* DATA SHOWN
:::::

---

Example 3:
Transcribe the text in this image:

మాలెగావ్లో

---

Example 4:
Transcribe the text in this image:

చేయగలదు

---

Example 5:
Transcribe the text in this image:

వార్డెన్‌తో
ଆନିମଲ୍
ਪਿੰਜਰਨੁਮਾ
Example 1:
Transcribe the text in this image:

:::::

* EXERCISE DIRECTIONS
Could you write out all the entries word for word?

* TASK ANSWER
---

Example 3:
Transcribe the text in this image:

మాలెగావ్లో

---

Example 4:
Transcribe the text in this image:

చేయగలదు

---

Example 5:
Transcribe the text in this image:

వార్డెన్‌తో
ଆନିମଲ୍
ਪਿੰਜਰਨੁਮਾ
Example 1:
Transcribe the text in this image:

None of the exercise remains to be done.